### Records for this task ###

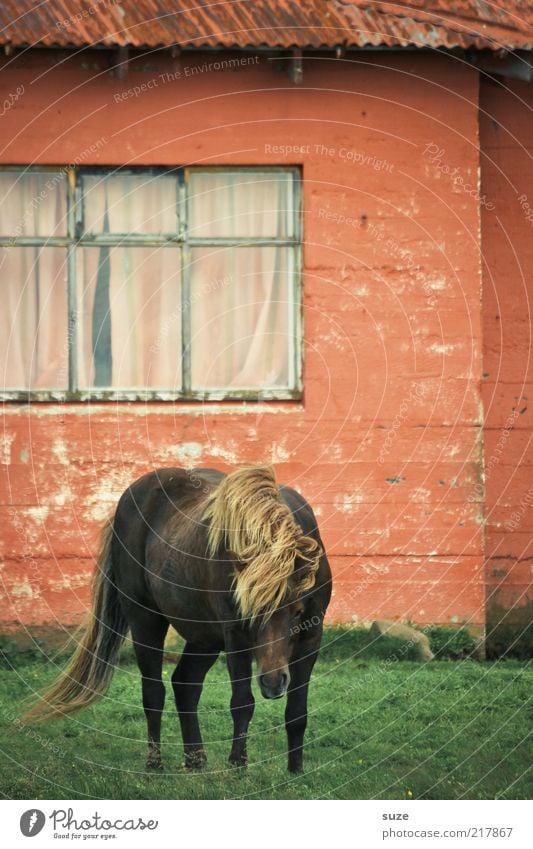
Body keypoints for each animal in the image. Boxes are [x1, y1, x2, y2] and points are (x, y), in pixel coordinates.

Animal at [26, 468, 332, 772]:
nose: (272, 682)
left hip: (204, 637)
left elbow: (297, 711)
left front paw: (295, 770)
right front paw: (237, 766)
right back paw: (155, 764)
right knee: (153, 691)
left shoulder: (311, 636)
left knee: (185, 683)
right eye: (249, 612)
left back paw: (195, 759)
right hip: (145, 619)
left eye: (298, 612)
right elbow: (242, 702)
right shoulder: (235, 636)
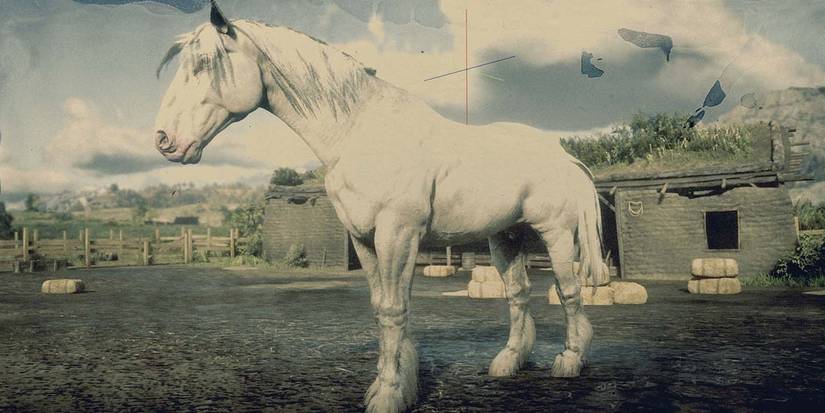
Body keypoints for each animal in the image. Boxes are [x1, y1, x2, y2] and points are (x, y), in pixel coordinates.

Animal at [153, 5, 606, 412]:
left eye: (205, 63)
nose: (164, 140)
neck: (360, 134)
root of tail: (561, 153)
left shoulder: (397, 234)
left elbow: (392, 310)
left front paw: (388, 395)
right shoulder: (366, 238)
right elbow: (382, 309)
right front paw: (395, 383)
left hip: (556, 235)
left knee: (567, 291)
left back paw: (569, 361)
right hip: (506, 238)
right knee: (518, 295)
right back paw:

###

### What you have to do
Would you please repeat each record exactly? Leave the pictures out.

### Response to this exercise
Body keypoints for each animal in the image. Boxes are [x1, y1, x2, y2] and points are (x, y), in pixel coordinates.

Animal at [26, 468, 332, 772]:
nose: (272, 682)
left hip: (204, 637)
left elbow: (297, 711)
left front paw: (295, 770)
right front paw: (237, 766)
right back paw: (155, 764)
right knee: (153, 691)
left shoulder: (311, 636)
left knee: (185, 683)
right eye: (249, 612)
left back paw: (195, 759)
right hip: (145, 619)
left eye: (298, 612)
right elbow: (242, 702)
right shoulder: (235, 636)
Body keypoints for each animal in the image. Boxes are [x1, y1, x2, y2] and points are (x, y), in pixel coordinates.

Animal at [153, 5, 606, 412]:
left eye: (205, 63)
nose: (164, 140)
neck: (360, 134)
root of tail: (561, 153)
left shoulder: (397, 234)
left elbow: (392, 310)
left front paw: (388, 395)
right shoulder: (366, 238)
right elbow: (382, 309)
right front paw: (395, 383)
left hip: (556, 235)
left knee: (567, 291)
left back paw: (569, 361)
right hip: (506, 238)
right knee: (518, 295)
right back paw:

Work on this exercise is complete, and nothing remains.